Oh, God. The entry started off with song lyrics. He must be depressed.

Good call.

Sucks for you guys. I promised myself that I'd try to get back to the fun, happy, exciting, vaguely entertaining entries of my journal's infancy. Apparently I won't be keeping that promise.

I've got myself a good funk going, and I'm not quite sure why. It's been a stressful few weeks since school started, whether I want to admit it or not. There's a lot going on in the world around me, and I'm making more of an effort to concern myself with that instead of being the introspective, selfish bastard you've all come to know and love. See? College makes you grow as a person, or, at least, want to grow. Last month I was in a meeting and we were doing a 'bonding' activity. Part of the exercise required that we each describe ourselves in one word. I chose 'selfish,' which, honestly, probably covers it. One of my good and wonderful friends offered the following comfort: "You're not selfish. You think about other people, you just don't act on it." Thanks, dude. I feel so much better.

Recent discussions with the Danwich have covered the general suckitude of the greater University Town area and the sad truth of the area's unrealized potential. "Some days," I said, "it's harder to live here than others."

I've been having a whole week of those days and it really does start to catch up with me after awhile. For every person that makes a concerted effort to change things in this area, there are ten more running around with Bibles and praising the status quo and ten people who'd love to see things change but would rather sit on the couch eating barbecue and being inert (I had to explain the meaning of 'inert' to a group last night. I guess it isn't any wonder I'm depressed.). It falls to the rest of us, the ones who'd rather kick at the darkness than seal an uneventful fate, to get the ball rolling, however tentatively.

Granted, I've got a really accommodating class schedule. But at least two of the clubs in which I hold offices require me to essentially run them, which is a part-time job in itself. Not that this gives me an excuse for not having attained actual part-time employment yet.

I was promised a hellacool job that would be waiting for me upon my return in January but that has failed to materialize to date. This has driven me into the open arms of internet job listings, which are more hilarious than practical. Like, I totally have the patience to babysit three-year-olds. All the good on-campus jobs are taken, and all the good off-campus jobs, which the campus job site firmly states are mostly within walking distance of the school, are at least an hour away. Bitches.

And honestly, some days I just don't feel like it. When I consider the effort it takes on a daily basis to work for change and work to learn and work to find work, sometimes I just want to take to my bed (or possibly a cave) and hide out from the world until I feel better.

The thing is, that really doesn't do any good. The world doesn't stop turning just because I choose not to participate in it. When I finally do decide to rejoin society, I'll be that much farther behind the pack. And I'm behind enough already because I have patently refused to do the assigned readings for anything other than English so far this semester.

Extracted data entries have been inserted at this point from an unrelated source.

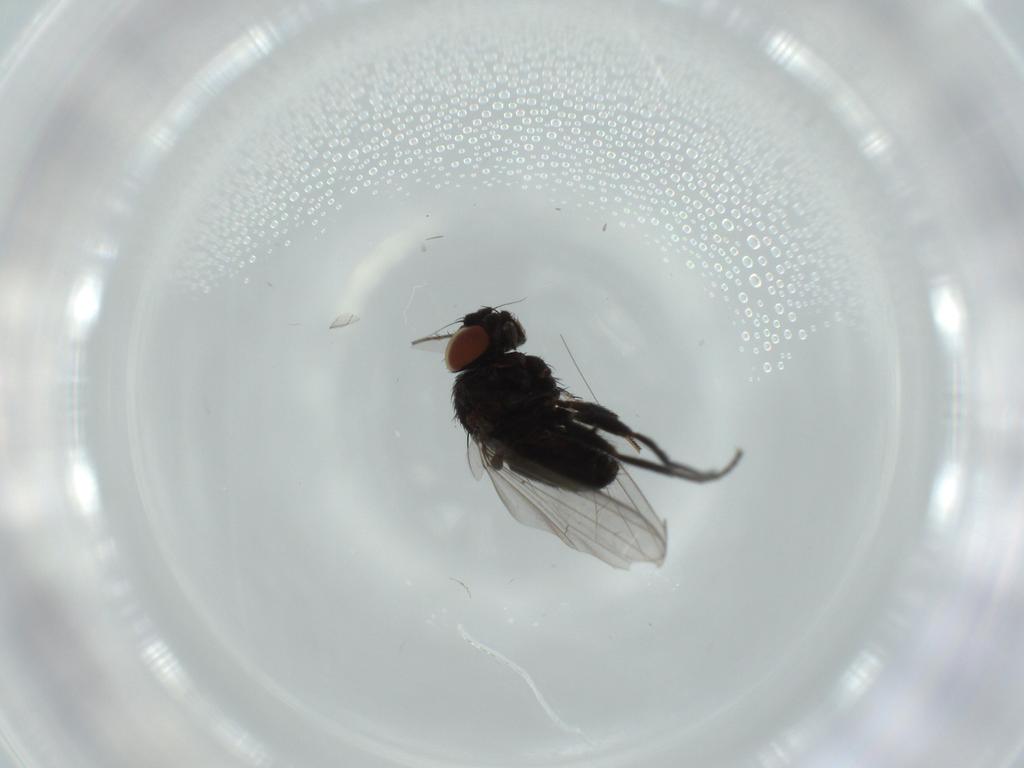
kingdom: Animalia
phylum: Arthropoda
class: Insecta
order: Diptera
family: Milichiidae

Even that is a waste of time. The discussion of today's selection degenerated into an analysis of the volleyball team, followed by a conversation in which one of the brighter crayons in the box announced that she did not know what a preposition was. Ugh.

I've been through enough of these moods to know that they eventually end, but in the meantime, I'll continue to suffer through Basic Reporting, because I paid to be spoken to like a child, dammit, and I'm not going to waste all that money just because I feel like crap. Plus, I have tomorrow off and there's candy waiting for me back in my dorm room. I like candy. "Me gusta los dulces." Heh. See? I'm feeling better already.

Someone got here by searching for: "college suckfest" And: fail out of college Reading: I plan to take a whack at some textbooks tonight or tomorrow. Pray for me. Or something. Listening to: Incessant rambling. I think it's supposed to be some kind of lecture. Watching: The Butterfly Effect. Not the best movie ever, but considering I saw it for free and considering Ashton Kutcher, mostly okay. Except for that Amy Smart girl. She can't really act.